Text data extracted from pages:
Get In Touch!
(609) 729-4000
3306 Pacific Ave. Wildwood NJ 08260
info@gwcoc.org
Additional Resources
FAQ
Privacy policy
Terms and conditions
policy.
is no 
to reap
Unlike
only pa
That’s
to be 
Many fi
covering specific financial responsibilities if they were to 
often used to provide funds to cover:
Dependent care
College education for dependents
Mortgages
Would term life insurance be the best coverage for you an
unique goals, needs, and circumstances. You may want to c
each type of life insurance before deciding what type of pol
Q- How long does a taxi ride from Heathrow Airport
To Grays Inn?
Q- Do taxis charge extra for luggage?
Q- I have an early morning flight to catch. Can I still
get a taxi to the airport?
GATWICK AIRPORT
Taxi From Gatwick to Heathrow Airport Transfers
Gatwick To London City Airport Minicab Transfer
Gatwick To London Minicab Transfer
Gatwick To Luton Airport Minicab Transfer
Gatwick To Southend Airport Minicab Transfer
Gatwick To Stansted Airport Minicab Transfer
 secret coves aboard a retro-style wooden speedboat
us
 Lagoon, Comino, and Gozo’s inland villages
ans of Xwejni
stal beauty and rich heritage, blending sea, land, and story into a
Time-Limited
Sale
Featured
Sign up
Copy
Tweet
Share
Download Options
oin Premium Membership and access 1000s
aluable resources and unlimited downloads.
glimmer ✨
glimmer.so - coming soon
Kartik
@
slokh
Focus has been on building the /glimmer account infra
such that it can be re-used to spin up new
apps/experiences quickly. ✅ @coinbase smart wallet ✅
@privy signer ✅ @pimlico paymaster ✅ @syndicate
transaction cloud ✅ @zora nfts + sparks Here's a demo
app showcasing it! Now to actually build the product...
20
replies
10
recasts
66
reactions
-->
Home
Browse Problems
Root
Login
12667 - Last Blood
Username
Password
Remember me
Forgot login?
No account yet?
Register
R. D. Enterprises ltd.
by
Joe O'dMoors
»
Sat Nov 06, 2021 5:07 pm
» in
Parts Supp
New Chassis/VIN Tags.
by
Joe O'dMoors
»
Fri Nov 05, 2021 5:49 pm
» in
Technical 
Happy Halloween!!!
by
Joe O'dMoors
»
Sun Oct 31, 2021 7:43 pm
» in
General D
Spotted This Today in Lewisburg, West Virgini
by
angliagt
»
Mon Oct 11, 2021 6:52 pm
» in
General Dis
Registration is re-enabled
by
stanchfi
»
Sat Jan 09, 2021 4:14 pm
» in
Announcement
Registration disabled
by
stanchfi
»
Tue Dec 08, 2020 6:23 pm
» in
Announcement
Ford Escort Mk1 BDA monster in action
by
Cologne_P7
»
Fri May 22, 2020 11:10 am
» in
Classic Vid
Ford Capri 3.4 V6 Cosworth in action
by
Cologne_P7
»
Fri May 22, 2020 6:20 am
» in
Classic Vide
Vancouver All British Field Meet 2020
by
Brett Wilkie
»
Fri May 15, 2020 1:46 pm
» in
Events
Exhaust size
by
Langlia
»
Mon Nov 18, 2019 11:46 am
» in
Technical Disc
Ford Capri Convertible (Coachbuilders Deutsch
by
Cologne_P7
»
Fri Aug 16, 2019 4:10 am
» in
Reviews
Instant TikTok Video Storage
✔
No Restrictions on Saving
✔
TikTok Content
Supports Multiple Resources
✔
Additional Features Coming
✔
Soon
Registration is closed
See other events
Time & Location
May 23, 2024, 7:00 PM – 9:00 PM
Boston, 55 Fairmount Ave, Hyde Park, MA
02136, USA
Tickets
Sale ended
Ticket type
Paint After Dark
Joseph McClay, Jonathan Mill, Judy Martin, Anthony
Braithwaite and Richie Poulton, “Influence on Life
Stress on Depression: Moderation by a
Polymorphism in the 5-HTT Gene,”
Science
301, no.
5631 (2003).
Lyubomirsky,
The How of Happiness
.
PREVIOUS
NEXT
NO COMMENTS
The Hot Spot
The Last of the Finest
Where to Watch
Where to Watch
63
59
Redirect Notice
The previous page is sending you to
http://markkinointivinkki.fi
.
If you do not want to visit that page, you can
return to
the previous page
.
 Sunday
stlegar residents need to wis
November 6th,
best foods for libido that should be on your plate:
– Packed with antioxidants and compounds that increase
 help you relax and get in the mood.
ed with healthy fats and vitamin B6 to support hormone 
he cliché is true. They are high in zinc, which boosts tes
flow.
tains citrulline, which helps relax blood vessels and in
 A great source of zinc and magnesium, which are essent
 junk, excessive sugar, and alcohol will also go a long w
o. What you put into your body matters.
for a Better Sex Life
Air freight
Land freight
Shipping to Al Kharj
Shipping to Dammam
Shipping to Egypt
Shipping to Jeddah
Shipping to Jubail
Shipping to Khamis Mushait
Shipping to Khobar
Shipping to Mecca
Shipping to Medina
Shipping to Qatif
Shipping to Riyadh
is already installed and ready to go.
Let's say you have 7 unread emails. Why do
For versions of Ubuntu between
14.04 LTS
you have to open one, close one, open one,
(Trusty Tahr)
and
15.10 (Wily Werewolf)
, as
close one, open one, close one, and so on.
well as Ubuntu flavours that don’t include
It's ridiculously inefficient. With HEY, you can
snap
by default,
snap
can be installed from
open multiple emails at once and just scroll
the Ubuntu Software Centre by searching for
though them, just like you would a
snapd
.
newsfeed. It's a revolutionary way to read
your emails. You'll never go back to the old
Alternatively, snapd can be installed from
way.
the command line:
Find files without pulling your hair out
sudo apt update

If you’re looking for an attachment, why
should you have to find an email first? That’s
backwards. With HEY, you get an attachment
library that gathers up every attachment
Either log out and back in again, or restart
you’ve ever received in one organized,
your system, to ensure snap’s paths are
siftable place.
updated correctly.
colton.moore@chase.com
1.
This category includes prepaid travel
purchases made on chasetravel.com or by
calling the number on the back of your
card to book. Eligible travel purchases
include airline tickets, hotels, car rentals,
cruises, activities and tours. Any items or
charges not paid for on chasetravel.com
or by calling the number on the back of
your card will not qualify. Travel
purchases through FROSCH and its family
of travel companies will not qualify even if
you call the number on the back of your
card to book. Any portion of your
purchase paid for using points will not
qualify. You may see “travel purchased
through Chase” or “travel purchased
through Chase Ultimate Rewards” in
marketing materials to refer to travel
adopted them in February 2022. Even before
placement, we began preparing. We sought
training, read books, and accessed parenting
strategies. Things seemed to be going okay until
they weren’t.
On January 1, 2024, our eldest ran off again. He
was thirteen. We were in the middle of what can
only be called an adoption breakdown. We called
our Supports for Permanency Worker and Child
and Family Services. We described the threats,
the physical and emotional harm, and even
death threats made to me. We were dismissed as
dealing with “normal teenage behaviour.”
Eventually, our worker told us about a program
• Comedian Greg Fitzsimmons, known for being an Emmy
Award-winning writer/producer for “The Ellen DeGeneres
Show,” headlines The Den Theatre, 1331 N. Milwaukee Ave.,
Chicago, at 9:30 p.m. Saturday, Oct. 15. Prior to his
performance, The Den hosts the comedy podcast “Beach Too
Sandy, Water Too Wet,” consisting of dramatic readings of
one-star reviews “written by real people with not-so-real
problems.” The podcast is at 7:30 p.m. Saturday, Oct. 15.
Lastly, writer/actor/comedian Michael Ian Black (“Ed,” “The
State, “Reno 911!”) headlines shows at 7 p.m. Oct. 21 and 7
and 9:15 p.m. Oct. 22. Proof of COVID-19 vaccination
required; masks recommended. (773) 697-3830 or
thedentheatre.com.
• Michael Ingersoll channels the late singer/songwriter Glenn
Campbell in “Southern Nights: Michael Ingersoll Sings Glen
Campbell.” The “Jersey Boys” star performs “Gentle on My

- Task item -
Extract every line of text from the material above and reproduce each one word for word, in its original order.

- Result -
Get In Touch!
(609) 729-4000
3306 Pacific Ave. Wildwood NJ 08260
info@gwcoc.org
Additional Resources
FAQ
Privacy policy
Terms and conditions
policy.
is no 
to reap
Unlike
only pa
That’s
to be 
Many fi
covering specific financial responsibilities if they were to 
often used to provide funds to cover:
Dependent care
College education for dependents
Mortgages
Would term life insurance be the best coverage for you an
unique goals, needs, and circumstances. You may want to c
each type of life insurance before deciding what type of pol
Q- How long does a taxi ride from Heathrow Airport
To Grays Inn?
Q- Do taxis charge extra for luggage?
Q- I have an early morning flight to catch. Can I still
get a taxi to the airport?
GATWICK AIRPORT
Taxi From Gatwick to Heathrow Airport Transfers
Gatwick To London City Airport Minicab Transfer
Gatwick To London Minicab Transfer
Gatwick To Luton Airport Minicab Transfer
Gatwick To Southend Airport Minicab Transfer
Gatwick To Stansted Airport Minicab Transfer
 secret coves aboard a retro-style wooden speedboat
us
 Lagoon, Comino, and Gozo’s inland villages
ans of Xwejni
stal beauty and rich heritage, blending sea, land, and story into a
Time-Limited
Sale
Featured
Sign up
Copy
Tweet
Share
Download Options
oin Premium Membership and access 1000s
aluable resources and unlimited downloads.
glimmer ✨
glimmer.so - coming soon
Kartik
@
slokh
Focus has been on building the /glimmer account infra
such that it can be re-used to spin up new
apps/experiences quickly. ✅ @coinbase smart wallet ✅
@privy signer ✅ @pimlico paymaster ✅ @syndicate
transaction cloud ✅ @zora nfts + sparks Here's a demo
app showcasing it! Now to actually build the product...
20
replies
10
recasts
66
reactions
-->
Home
Browse Problems
Root
Login
12667 - Last Blood
Username
Password
Remember me
Forgot login?
No account yet?
Register
R. D. Enterprises ltd.
by
Joe O'dMoors
»
Sat Nov 06, 2021 5:07 pm
» in
Parts Supp
New Chassis/VIN Tags.
by
Joe O'dMoors
»
Fri Nov 05, 2021 5:49 pm
» in
Technical 
Happy Halloween!!!
by
Joe O'dMoors
»
Sun Oct 31, 2021 7:43 pm
» in
General D
Spotted This Today in Lewisburg, West Virgini
by
angliagt
»
Mon Oct 11, 2021 6:52 pm
» in
General Dis
Registration is re-enabled
by
stanchfi
»
Sat Jan 09, 2021 4:14 pm
» in
Announcement
Registration disabled
by
stanchfi
»
Tue Dec 08, 2020 6:23 pm
» in
Announcement
Ford Escort Mk1 BDA monster in action
by
Cologne_P7
»
Fri May 22, 2020 11:10 am
» in
Classic Vid
Ford Capri 3.4 V6 Cosworth in action
by
Cologne_P7
»
Fri May 22, 2020 6:20 am
» in
Classic Vide
Vancouver All British Field Meet 2020
by
Brett Wilkie
»
Fri May 15, 2020 1:46 pm
» in
Events
Exhaust size
by
Langlia
»
Mon Nov 18, 2019 11:46 am
» in
Technical Disc
Ford Capri Convertible (Coachbuilders Deutsch
by
Cologne_P7
»
Fri Aug 16, 2019 4:10 am
» in
Reviews
Instant TikTok Video Storage
✔
No Restrictions on Saving
✔
TikTok Content
Supports Multiple Resources
✔
Additional Features Coming
✔
Soon
Registration is closed
See other events
Time & Location
May 23, 2024, 7:00 PM – 9:00 PM
Boston, 55 Fairmount Ave, Hyde Park, MA
02136, USA
Tickets
Sale ended
Ticket type
Paint After Dark
Joseph McClay, Jonathan Mill, Judy Martin, Anthony
Braithwaite and Richie Poulton, “Influence on Life
Stress on Depression: Moderation by a
Polymorphism in the 5-HTT Gene,”
Science
301, no.
5631 (2003).
Lyubomirsky,
The How of Happiness
.
PREVIOUS
NEXT
NO COMMENTS
The Hot Spot
The Last of the Finest
Where to Watch
Where to Watch
63
59
Redirect Notice
The previous page is sending you to
http://markkinointivinkki.fi
.
If you do not want to visit that page, you can
return to
the previous page
.
 Sunday
stlegar residents need to wis
November 6th,
best foods for libido that should be on your plate:
– Packed with antioxidants and compounds that increase
 help you relax and get in the mood.
ed with healthy fats and vitamin B6 to support hormone 
he cliché is true. They are high in zinc, which boosts tes
flow.
tains citrulline, which helps relax blood vessels and in
 A great source of zinc and magnesium, which are essent
 junk, excessive sugar, and alcohol will also go a long w
o. What you put into your body matters.
for a Better Sex Life
Air freight
Land freight
Shipping to Al Kharj
Shipping to Dammam
Shipping to Egypt
Shipping to Jeddah
Shipping to Jubail
Shipping to Khamis Mushait
Shipping to Khobar
Shipping to Mecca
Shipping to Medina
Shipping to Qatif
Shipping to Riyadh
is already installed and ready to go.
Let's say you have 7 unread emails. Why do
For versions of Ubuntu between
14.04 LTS
you have to open one, close one, open one,
(Trusty Tahr)
and
15.10 (Wily Werewolf)
, as
close one, open one, close one, and so on.
well as Ubuntu flavours that don’t include
It's ridiculously inefficient. With HEY, you can
snap
by default,
snap
can be installed from
open multiple emails at once and just scroll
the Ubuntu Software Centre by searching for
though them, just like you would a
snapd
.
newsfeed. It's a revolutionary way to read
your emails. You'll never go back to the old
Alternatively, snapd can be installed from
way.
the command line:
Find files without pulling your hair out
sudo apt update

If you’re looking for an attachment, why
should you have to find an email first? That’s
backwards. With HEY, you get an attachment
library that gathers up every attachment
Either log out and back in again, or restart
you’ve ever received in one organized,
your system, to ensure snap’s paths are
siftable place.
updated correctly.
colton.moore@chase.com
1.
This category includes prepaid travel
purchases made on chasetravel.com or by
calling the number on the back of your
card to book. Eligible travel purchases
include airline tickets, hotels, car rentals,
cruises, activities and tours. Any items or
charges not paid for on chasetravel.com
or by calling the number on the back of
your card will not qualify. Travel
purchases through FROSCH and its family
of travel companies will not qualify even if
you call the number on the back of your
card to book. Any portion of your
purchase paid for using points will not
qualify. You may see “travel purchased
through Chase” or “travel purchased
through Chase Ultimate Rewards” in
marketing materials to refer to travel
adopted them in February 2022. Even before
placement, we began preparing. We sought
training, read books, and accessed parenting
strategies. Things seemed to be going okay until
they weren’t.
On January 1, 2024, our eldest ran off again. He
was thirteen. We were in the middle of what can
only be called an adoption breakdown. We called
our Supports for Permanency Worker and Child
and Family Services. We described the threats,
the physical and emotional harm, and even
death threats made to me. We were dismissed as
dealing with “normal teenage behaviour.”
Eventually, our worker told us about a program
• Comedian Greg Fitzsimmons, known for being an Emmy
Award-winning writer/producer for “The Ellen DeGeneres
Show,” headlines The Den Theatre, 1331 N. Milwaukee Ave.,
Chicago, at 9:30 p.m. Saturday, Oct. 15. Prior to his
performance, The Den hosts the comedy podcast “Beach Too
Sandy, Water Too Wet,” consisting of dramatic readings of
one-star reviews “written by real people with not-so-real
problems.” The podcast is at 7:30 p.m. Saturday, Oct. 15.
Lastly, writer/actor/comedian Michael Ian Black (“Ed,” “The
State, “Reno 911!”) headlines shows at 7 p.m. Oct. 21 and 7
and 9:15 p.m. Oct. 22. Proof of COVID-19 vaccination
required; masks recommended. (773) 697-3830 or
thedentheatre.com.
• Michael Ingersoll channels the late singer/songwriter Glenn
Campbell in “Southern Nights: Michael Ingersoll Sings Glen
Campbell.” The “Jersey Boys” star performs “Gentle on My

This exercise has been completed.